## YOUR INSTRUCTIONS
A word-for-word restatement of every record is required.

....................

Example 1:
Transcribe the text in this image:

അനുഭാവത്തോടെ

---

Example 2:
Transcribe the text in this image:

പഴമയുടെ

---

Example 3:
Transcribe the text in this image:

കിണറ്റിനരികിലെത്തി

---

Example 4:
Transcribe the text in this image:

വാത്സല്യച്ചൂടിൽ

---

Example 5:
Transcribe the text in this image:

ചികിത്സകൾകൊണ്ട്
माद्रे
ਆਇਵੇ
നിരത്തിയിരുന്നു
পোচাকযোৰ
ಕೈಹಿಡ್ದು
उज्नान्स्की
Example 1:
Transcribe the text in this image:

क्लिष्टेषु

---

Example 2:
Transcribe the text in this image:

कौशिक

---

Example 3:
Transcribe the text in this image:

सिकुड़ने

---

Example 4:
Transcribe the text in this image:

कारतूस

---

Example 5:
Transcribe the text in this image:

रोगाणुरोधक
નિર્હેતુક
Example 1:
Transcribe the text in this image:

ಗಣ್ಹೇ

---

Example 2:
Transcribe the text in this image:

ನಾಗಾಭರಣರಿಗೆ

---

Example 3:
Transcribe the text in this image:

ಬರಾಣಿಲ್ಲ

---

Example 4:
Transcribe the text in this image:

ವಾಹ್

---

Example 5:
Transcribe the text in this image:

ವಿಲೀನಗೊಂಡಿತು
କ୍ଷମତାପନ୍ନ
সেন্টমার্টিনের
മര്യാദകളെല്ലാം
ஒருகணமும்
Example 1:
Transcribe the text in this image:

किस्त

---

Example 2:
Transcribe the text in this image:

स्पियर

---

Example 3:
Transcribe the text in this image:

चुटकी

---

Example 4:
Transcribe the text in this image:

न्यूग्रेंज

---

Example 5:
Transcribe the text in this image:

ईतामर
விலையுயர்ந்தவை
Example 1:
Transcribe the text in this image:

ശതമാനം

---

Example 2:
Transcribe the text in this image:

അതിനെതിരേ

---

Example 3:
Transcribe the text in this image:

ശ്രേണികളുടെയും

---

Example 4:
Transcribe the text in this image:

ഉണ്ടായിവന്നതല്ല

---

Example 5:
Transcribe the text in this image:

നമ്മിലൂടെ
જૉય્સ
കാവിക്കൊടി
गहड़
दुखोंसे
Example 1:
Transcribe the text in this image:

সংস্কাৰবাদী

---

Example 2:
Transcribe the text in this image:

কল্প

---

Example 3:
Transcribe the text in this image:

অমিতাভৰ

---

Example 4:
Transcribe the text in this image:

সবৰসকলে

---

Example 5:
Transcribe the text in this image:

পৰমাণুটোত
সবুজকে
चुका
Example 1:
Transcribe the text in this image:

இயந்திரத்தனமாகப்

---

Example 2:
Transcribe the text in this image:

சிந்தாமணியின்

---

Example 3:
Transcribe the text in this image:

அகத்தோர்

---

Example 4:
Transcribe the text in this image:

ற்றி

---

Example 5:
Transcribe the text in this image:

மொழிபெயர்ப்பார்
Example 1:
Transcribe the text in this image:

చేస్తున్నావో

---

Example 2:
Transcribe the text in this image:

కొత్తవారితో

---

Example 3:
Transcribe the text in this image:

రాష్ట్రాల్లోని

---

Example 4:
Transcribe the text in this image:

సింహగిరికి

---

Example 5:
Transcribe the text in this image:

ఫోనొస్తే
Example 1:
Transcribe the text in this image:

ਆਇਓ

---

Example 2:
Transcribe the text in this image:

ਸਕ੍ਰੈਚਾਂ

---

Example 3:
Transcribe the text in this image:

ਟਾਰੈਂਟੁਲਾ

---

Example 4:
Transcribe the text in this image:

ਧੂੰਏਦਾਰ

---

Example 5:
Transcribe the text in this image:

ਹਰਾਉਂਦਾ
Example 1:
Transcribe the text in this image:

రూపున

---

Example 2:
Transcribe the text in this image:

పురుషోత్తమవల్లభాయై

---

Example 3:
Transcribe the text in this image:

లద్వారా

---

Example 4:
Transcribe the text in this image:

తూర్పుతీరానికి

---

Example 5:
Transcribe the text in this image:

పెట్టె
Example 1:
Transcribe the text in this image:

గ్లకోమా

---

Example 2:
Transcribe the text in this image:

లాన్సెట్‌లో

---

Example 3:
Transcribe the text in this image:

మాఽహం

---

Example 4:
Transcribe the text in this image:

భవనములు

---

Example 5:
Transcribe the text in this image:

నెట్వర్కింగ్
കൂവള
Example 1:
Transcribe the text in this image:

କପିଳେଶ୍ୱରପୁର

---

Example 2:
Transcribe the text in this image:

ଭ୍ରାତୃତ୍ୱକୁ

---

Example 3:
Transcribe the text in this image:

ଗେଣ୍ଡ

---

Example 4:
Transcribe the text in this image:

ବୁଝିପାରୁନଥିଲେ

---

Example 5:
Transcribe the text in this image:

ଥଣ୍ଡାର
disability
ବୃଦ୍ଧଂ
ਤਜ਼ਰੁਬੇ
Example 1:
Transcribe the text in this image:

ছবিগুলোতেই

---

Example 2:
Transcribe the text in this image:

....................

## SOLUTION BELOW
Example 1:
Transcribe the text in this image:

അനുഭാവത്തോടെ

---

Example 2:
Transcribe the text in this image:

പഴമയുടെ

---

Example 3:
Transcribe the text in this image:

കിണറ്റിനരികിലെത്തി

---

Example 4:
Transcribe the text in this image:

വാത്സല്യച്ചൂടിൽ

---

Example 5:
Transcribe the text in this image:

ചികിത്സകൾകൊണ്ട്
माद्रे
ਆਇਵੇ
നിരത്തിയിരുന്നു
পোচাকযোৰ
ಕೈಹಿಡ್ದು
उज्नान्स्की
Example 1:
Transcribe the text in this image:

क्लिष्टेषु

---

Example 2:
Transcribe the text in this image:

कौशिक

---

Example 3:
Transcribe the text in this image:

सिकुड़ने

---

Example 4:
Transcribe the text in this image:

कारतूस

---

Example 5:
Transcribe the text in this image:

रोगाणुरोधक
નિર્હેતુક
Example 1:
Transcribe the text in this image:

ಗಣ್ಹೇ

---

Example 2:
Transcribe the text in this image:

ನಾಗಾಭರಣರಿಗೆ

---

Example 3:
Transcribe the text in this image:

ಬರಾಣಿಲ್ಲ

---

Example 4:
Transcribe the text in this image:

ವಾಹ್

---

Example 5:
Transcribe the text in this image:

ವಿಲೀನಗೊಂಡಿತು
କ୍ଷମତାପନ୍ନ
সেন্টমার্টিনের
മര്യാദകളെല്ലാം
ஒருகணமும்
Example 1:
Transcribe the text in this image:

किस्त

---

Example 2:
Transcribe the text in this image:

स्पियर

---

Example 3:
Transcribe the text in this image:

चुटकी

---

Example 4:
Transcribe the text in this image:

न्यूग्रेंज

---

Example 5:
Transcribe the text in this image:

ईतामर
விலையுயர்ந்தவை
Example 1:
Transcribe the text in this image:

ശതമാനം

---

Example 2:
Transcribe the text in this image:

അതിനെതിരേ

---

Example 3:
Transcribe the text in this image:

ശ്രേണികളുടെയും

---

Example 4:
Transcribe the text in this image:

ഉണ്ടായിവന്നതല്ല

---

Example 5:
Transcribe the text in this image:

നമ്മിലൂടെ
જૉય્સ
കാവിക്കൊടി
गहड़
दुखोंसे
Example 1:
Transcribe the text in this image:

সংস্কাৰবাদী

---

Example 2:
Transcribe the text in this image:

কল্প

---

Example 3:
Transcribe the text in this image:

অমিতাভৰ

---

Example 4:
Transcribe the text in this image:

সবৰসকলে

---

Example 5:
Transcribe the text in this image:

পৰমাণুটোত
সবুজকে
चुका
Example 1:
Transcribe the text in this image:

இயந்திரத்தனமாகப்

---

Example 2:
Transcribe the text in this image:

சிந்தாமணியின்

---

Example 3:
Transcribe the text in this image:

அகத்தோர்

---

Example 4:
Transcribe the text in this image:

ற்றி

---

Example 5:
Transcribe the text in this image:

மொழிபெயர்ப்பார்
Example 1:
Transcribe the text in this image:

చేస్తున్నావో

---

Example 2:
Transcribe the text in this image:

కొత్తవారితో

---

Example 3:
Transcribe the text in this image:

రాష్ట్రాల్లోని

---

Example 4:
Transcribe the text in this image:

సింహగిరికి

---

Example 5:
Transcribe the text in this image:

ఫోనొస్తే
Example 1:
Transcribe the text in this image:

ਆਇਓ

---

Example 2:
Transcribe the text in this image:

ਸਕ੍ਰੈਚਾਂ

---

Example 3:
Transcribe the text in this image:

ਟਾਰੈਂਟੁਲਾ

---

Example 4:
Transcribe the text in this image:

ਧੂੰਏਦਾਰ

---

Example 5:
Transcribe the text in this image:

ਹਰਾਉਂਦਾ
Example 1:
Transcribe the text in this image:

రూపున

---

Example 2:
Transcribe the text in this image:

పురుషోత్తమవల్లభాయై

---

Example 3:
Transcribe the text in this image:

లద్వారా

---

Example 4:
Transcribe the text in this image:

తూర్పుతీరానికి

---

Example 5:
Transcribe the text in this image:

పెట్టె
Example 1:
Transcribe the text in this image:

గ్లకోమా

---

Example 2:
Transcribe the text in this image:

లాన్సెట్‌లో

---

Example 3:
Transcribe the text in this image:

మాఽహం

---

Example 4:
Transcribe the text in this image:

భవనములు

---

Example 5:
Transcribe the text in this image:

నెట్వర్కింగ్
കൂവള
Example 1:
Transcribe the text in this image:

କପିଳେଶ୍ୱରପୁର

---

Example 2:
Transcribe the text in this image:

ଭ୍ରାତୃତ୍ୱକୁ

---

Example 3:
Transcribe the text in this image:

ଗେଣ୍ଡ

---

Example 4:
Transcribe the text in this image:

ବୁଝିପାରୁନଥିଲେ

---

Example 5:
Transcribe the text in this image:

ଥଣ୍ଡାର
disability
ବୃଦ୍ଧଂ
ਤਜ਼ਰੁਬੇ
Example 1:
Transcribe the text in this image:

ছবিগুলোতেই

---

Example 2:
Transcribe the text in this image:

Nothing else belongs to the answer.